*Requirement*. The response must reproduce every record below without alteration.

*Data extracts*.
= Beginning of Section =

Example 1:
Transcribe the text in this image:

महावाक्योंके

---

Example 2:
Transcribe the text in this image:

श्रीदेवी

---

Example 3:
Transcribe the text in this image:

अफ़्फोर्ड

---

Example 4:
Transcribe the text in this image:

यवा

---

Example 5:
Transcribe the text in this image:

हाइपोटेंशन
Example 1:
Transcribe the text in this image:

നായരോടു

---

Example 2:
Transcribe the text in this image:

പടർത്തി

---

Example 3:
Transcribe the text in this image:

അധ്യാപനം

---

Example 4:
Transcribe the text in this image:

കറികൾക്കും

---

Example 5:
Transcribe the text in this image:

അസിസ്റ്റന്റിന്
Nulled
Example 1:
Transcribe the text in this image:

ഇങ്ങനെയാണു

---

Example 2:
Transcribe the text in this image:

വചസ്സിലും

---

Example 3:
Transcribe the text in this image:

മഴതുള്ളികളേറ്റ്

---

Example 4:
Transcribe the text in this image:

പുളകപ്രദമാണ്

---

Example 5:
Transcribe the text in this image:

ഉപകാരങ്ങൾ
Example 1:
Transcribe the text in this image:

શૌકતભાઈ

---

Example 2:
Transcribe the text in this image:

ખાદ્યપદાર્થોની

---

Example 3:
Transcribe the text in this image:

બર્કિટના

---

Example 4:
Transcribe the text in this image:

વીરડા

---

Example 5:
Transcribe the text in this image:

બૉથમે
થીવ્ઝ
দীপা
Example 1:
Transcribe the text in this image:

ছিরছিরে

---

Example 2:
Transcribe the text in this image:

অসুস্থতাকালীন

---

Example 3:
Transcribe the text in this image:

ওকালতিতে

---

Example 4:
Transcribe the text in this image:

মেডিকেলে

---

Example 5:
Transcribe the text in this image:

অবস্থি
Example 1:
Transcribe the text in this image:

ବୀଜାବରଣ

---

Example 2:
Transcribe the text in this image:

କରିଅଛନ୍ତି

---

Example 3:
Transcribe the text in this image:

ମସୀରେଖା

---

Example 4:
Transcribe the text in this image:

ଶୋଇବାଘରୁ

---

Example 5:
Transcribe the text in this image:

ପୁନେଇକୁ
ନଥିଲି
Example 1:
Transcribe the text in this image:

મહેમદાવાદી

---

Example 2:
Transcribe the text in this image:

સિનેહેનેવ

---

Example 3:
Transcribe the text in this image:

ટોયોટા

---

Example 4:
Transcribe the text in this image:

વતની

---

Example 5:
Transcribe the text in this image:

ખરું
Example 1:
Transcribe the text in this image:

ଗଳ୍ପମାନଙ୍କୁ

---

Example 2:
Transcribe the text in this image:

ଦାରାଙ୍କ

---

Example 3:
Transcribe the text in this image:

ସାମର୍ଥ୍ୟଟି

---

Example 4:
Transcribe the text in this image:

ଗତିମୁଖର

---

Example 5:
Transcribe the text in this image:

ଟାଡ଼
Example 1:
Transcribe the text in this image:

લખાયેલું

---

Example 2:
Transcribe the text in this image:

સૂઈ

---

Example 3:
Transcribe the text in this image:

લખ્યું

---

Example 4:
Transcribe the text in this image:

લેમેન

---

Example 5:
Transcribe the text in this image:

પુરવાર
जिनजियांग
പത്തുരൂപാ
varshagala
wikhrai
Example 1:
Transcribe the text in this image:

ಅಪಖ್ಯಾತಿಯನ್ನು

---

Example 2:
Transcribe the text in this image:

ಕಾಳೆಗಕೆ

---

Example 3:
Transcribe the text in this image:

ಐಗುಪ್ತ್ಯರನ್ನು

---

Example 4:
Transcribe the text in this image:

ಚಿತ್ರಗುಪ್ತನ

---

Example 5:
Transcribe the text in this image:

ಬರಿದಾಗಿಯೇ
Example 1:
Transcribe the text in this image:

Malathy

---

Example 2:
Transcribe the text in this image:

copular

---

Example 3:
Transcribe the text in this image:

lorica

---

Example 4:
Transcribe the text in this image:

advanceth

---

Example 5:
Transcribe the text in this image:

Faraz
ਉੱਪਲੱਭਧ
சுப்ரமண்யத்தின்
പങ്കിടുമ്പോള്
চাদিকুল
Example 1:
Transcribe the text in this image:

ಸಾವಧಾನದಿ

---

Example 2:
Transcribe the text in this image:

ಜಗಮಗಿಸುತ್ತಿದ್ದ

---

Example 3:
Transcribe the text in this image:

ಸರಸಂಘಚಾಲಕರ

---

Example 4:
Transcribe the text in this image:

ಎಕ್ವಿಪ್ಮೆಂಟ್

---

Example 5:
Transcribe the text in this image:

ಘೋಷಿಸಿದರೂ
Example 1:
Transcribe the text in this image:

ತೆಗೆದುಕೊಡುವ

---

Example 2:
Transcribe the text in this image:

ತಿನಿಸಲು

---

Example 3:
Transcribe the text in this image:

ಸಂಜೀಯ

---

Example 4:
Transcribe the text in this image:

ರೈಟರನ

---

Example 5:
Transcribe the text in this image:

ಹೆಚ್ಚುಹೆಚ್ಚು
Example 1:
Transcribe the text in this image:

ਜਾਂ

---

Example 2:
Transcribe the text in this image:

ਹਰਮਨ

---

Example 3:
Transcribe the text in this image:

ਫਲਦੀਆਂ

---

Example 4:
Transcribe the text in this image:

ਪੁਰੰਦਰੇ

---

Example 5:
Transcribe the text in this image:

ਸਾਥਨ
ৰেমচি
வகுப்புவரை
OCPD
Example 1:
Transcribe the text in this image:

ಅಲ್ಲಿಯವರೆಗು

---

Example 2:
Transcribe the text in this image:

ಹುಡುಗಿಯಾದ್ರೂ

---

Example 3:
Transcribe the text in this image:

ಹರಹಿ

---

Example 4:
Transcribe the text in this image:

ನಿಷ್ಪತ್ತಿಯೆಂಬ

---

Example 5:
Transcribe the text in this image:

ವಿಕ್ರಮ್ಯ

= End of Section =

*Answer area*.
Example 1:
Transcribe the text in this image:

महावाक्योंके

---

Example 2:
Transcribe the text in this image:

श्रीदेवी

---

Example 3:
Transcribe the text in this image:

अफ़्फोर्ड

---

Example 4:
Transcribe the text in this image:

यवा

---

Example 5:
Transcribe the text in this image:

हाइपोटेंशन
Example 1:
Transcribe the text in this image:

നായരോടു

---

Example 2:
Transcribe the text in this image:

പടർത്തി

---

Example 3:
Transcribe the text in this image:

അധ്യാപനം

---

Example 4:
Transcribe the text in this image:

കറികൾക്കും

---

Example 5:
Transcribe the text in this image:

അസിസ്റ്റന്റിന്
Nulled
Example 1:
Transcribe the text in this image:

ഇങ്ങനെയാണു

---

Example 2:
Transcribe the text in this image:

വചസ്സിലും

---

Example 3:
Transcribe the text in this image:

മഴതുള്ളികളേറ്റ്

---

Example 4:
Transcribe the text in this image:

പുളകപ്രദമാണ്

---

Example 5:
Transcribe the text in this image:

ഉപകാരങ്ങൾ
Example 1:
Transcribe the text in this image:

શૌકતભાઈ

---

Example 2:
Transcribe the text in this image:

ખાદ્યપદાર્થોની

---

Example 3:
Transcribe the text in this image:

બર્કિટના

---

Example 4:
Transcribe the text in this image:

વીરડા

---

Example 5:
Transcribe the text in this image:

બૉથમે
થીવ્ઝ
দীপা
Example 1:
Transcribe the text in this image:

ছিরছিরে

---

Example 2:
Transcribe the text in this image:

অসুস্থতাকালীন

---

Example 3:
Transcribe the text in this image:

ওকালতিতে

---

Example 4:
Transcribe the text in this image:

মেডিকেলে

---

Example 5:
Transcribe the text in this image:

অবস্থি
Example 1:
Transcribe the text in this image:

ବୀଜାବରଣ

---

Example 2:
Transcribe the text in this image:

କରିଅଛନ୍ତି

---

Example 3:
Transcribe the text in this image:

ମସୀରେଖା

---

Example 4:
Transcribe the text in this image:

ଶୋଇବାଘରୁ

---

Example 5:
Transcribe the text in this image:

ପୁନେଇକୁ
ନଥିଲି
Example 1:
Transcribe the text in this image:

મહેમદાવાદી

---

Example 2:
Transcribe the text in this image:

સિનેહેનેવ

---

Example 3:
Transcribe the text in this image:

ટોયોટા

---

Example 4:
Transcribe the text in this image:

વતની

---

Example 5:
Transcribe the text in this image:

ખરું
Example 1:
Transcribe the text in this image:

ଗଳ୍ପମାନଙ୍କୁ

---

Example 2:
Transcribe the text in this image:

ଦାରାଙ୍କ

---

Example 3:
Transcribe the text in this image:

ସାମର୍ଥ୍ୟଟି

---

Example 4:
Transcribe the text in this image:

ଗତିମୁଖର

---

Example 5:
Transcribe the text in this image:

ଟାଡ଼
Example 1:
Transcribe the text in this image:

લખાયેલું

---

Example 2:
Transcribe the text in this image:

સૂઈ

---

Example 3:
Transcribe the text in this image:

લખ્યું

---

Example 4:
Transcribe the text in this image:

લેમેન

---

Example 5:
Transcribe the text in this image:

પુરવાર
जिनजियांग
പത്തുരൂപാ
varshagala
wikhrai
Example 1:
Transcribe the text in this image:

ಅಪಖ್ಯಾತಿಯನ್ನು

---

Example 2:
Transcribe the text in this image:

ಕಾಳೆಗಕೆ

---

Example 3:
Transcribe the text in this image:

ಐಗುಪ್ತ್ಯರನ್ನು

---

Example 4:
Transcribe the text in this image:

ಚಿತ್ರಗುಪ್ತನ

---

Example 5:
Transcribe the text in this image:

ಬರಿದಾಗಿಯೇ
Example 1:
Transcribe the text in this image:

Malathy

---

Example 2:
Transcribe the text in this image:

copular

---

Example 3:
Transcribe the text in this image:

lorica

---

Example 4:
Transcribe the text in this image:

advanceth

---

Example 5:
Transcribe the text in this image:

Faraz
ਉੱਪਲੱਭਧ
சுப்ரமண்யத்தின்
പങ്കിടുമ്പോള്
চাদিকুল
Example 1:
Transcribe the text in this image:

ಸಾವಧಾನದಿ

---

Example 2:
Transcribe the text in this image:

ಜಗಮಗಿಸುತ್ತಿದ್ದ

---

Example 3:
Transcribe the text in this image:

ಸರಸಂಘಚಾಲಕರ

---

Example 4:
Transcribe the text in this image:

ಎಕ್ವಿಪ್ಮೆಂಟ್

---

Example 5:
Transcribe the text in this image:

ಘೋಷಿಸಿದರೂ
Example 1:
Transcribe the text in this image:

ತೆಗೆದುಕೊಡುವ

---

Example 2:
Transcribe the text in this image:

ತಿನಿಸಲು

---

Example 3:
Transcribe the text in this image:

ಸಂಜೀಯ

---

Example 4:
Transcribe the text in this image:

ರೈಟರನ

---

Example 5:
Transcribe the text in this image:

ಹೆಚ್ಚುಹೆಚ್ಚು
Example 1:
Transcribe the text in this image:

ਜਾਂ

---

Example 2:
Transcribe the text in this image:

ਹਰਮਨ

---

Example 3:
Transcribe the text in this image:

ਫਲਦੀਆਂ

---

Example 4:
Transcribe the text in this image:

ਪੁਰੰਦਰੇ

---

Example 5:
Transcribe the text in this image:

ਸਾਥਨ
ৰেমচি
வகுப்புவரை
OCPD
Example 1:
Transcribe the text in this image:

ಅಲ್ಲಿಯವರೆಗು

---

Example 2:
Transcribe the text in this image:

ಹುಡುಗಿಯಾದ್ರೂ

---

Example 3:
Transcribe the text in this image:

ಹರಹಿ

---

Example 4:
Transcribe the text in this image:

ನಿಷ್ಪತ್ತಿಯೆಂಬ

---

Example 5:
Transcribe the text in this image:

ವಿಕ್ರಮ್ಯ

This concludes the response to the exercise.